-- 課題一覧 --
(1) 組立性と分解性の両立化に関する審査要旨を、2文で要約してください。
(2) 組立性と分解性の両立化に関する審査要旨を、最後の文の後から3文程度で書き継いでください。

図2.1 組立と分解の設計要因の動作時間の関係

図2.2 動作習熟の比較

図3.1 両立化設計の原理

図3.2 両立化設計の概念プロセス

審査要旨 要旨を表示する

 本論文は、資源循環型の新たな生産システム構築のための基盤技術として、生産現場でのデータを基に組立性と分解性が両立するための生産設計原理を提案し、その有用性を明らかにしたものである。

 論文では、家電製品を対象として、生産・保全プロセスの要素となる組立工程と分解工程を評価・検討し、資源の有効利用とコスト削減にも有効で、生産者にとっても消費者にとっても便益のある環境調和型設計のための手法を提示している。具体的には、製品の組立、分解コストの低減に有効であると同時に、人的資源である熟練作業者、物的資源である治工具などのハード機器を共有化することを可能とし、結果として長寿命化設計や、アップグレード設計・リユース設計にも対応した指針の確立を目指したもので、生産システムの上流の工程である設計から生産をへて保全・補修に至るライフサイクルを研究対象とし、資源循環型の生産システムを実現する上で重要なリユース促進に有効な方法を示したものである。

 第1章は総論であり、近年のリサイクルに関する法律の動向、環境調和型製品の推進について述べ、循環型の新しい生産システムとしてライフサイクルファクトリーを提案し本研究の背景について述べている。第2章では、組立性、分解性に関する従来の研究についての概要を述べ、既存の研究では両者を同時に扱う試みがなかったことを指摘し、製品のライフサイクルの中で組立性と分解性の両立化するための新しい設計論を示している。

保存データ:
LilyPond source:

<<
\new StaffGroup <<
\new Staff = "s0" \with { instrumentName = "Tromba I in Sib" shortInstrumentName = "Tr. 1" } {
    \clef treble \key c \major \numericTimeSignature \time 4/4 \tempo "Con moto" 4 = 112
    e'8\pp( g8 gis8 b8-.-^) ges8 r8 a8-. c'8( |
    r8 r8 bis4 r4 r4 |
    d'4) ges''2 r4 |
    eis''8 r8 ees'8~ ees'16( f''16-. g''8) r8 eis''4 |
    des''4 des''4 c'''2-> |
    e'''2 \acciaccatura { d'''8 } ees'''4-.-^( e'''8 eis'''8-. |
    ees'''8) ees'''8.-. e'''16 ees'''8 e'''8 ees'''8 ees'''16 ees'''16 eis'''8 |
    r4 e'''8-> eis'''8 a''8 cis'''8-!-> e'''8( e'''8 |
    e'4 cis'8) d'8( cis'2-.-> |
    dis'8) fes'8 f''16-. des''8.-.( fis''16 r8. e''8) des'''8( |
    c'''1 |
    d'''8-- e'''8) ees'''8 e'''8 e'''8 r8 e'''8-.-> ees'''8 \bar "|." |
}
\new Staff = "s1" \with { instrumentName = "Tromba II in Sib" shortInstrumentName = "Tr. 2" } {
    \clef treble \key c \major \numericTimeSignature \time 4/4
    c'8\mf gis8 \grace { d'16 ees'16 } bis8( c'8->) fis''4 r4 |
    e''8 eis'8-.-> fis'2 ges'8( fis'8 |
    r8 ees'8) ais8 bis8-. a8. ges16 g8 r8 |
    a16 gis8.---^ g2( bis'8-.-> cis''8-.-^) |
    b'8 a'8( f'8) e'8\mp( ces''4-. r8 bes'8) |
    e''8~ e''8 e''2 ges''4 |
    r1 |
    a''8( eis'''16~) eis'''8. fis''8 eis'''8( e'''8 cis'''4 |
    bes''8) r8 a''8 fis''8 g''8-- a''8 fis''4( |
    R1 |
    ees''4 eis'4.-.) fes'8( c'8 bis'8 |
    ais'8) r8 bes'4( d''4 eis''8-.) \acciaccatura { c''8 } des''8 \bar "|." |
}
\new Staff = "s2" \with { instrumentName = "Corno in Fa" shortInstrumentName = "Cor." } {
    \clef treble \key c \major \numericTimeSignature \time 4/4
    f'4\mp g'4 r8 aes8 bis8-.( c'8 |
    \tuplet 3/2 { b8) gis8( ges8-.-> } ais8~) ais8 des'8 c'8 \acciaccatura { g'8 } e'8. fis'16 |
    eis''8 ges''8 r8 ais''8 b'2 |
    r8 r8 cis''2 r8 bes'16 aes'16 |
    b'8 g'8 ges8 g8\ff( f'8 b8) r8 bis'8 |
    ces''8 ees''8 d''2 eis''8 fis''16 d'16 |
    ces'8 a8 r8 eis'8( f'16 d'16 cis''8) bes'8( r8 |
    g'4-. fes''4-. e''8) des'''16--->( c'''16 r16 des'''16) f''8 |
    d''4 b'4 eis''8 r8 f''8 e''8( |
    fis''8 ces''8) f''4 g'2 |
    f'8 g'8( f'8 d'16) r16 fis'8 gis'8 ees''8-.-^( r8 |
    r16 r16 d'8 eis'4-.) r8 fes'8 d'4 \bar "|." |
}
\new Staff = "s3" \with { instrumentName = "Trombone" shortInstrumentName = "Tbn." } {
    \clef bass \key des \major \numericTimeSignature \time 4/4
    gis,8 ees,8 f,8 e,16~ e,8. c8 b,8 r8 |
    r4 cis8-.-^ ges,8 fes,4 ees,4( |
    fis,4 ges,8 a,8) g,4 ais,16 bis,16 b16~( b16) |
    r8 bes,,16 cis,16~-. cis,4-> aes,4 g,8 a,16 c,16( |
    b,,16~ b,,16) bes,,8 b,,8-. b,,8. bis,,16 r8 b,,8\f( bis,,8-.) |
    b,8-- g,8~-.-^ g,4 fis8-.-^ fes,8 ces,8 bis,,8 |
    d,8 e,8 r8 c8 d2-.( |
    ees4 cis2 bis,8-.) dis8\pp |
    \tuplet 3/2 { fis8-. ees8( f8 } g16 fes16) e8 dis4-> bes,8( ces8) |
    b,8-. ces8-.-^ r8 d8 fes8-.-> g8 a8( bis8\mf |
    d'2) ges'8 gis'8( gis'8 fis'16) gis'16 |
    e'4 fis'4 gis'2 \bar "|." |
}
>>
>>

-- 各課題の解答 --
(1) 本論文は、資源循環型の新たな生産システム構築のための基盤技術として、生産現場でのデータを基に組立性と分解性が両立するための生産設計原理を提案し、その有用性を明らかにしたものである。家電製品を対象に組立工程と分解工程を評価・検討し、組立・分解コストの低減とともに熟練作業者や治工具の共有化を可能とし、長寿命化設計やアップグレード設計・リユース設計にも対応した指針の確立を目指している。

(2)
 第3章では、組立と分解の共通する設計要因と相反する設計要因を明らかにするため、組立と分解の設計要因別の動作時間を比較分析し、設計要因は、組立性一分解性共通部、組立性容易一分解性困難相反部、組立性困難一分解性容易相反部に大別され、組立性と分解性の関係には、共通する設計要因と相反する設計要因が存在することが確認した後、共通する設計要因と相反する設計要因の特徴をとらえるため、動作要素、動作習熟、ハード機器の比較分析を行った結果を述べている。分析結果から、共通範囲の設計要因では、動作要素、ハード機器における対称性、動作習熟に関しては相反範囲の設計要因と比べ、早期による習熟を確認している。一方、いずれの相反範囲でも、設計要因では動作要素、ハード機器における非対称性を確認し、動作習熟では共通範囲の設計要因と比べ、後期による習熟を確認している。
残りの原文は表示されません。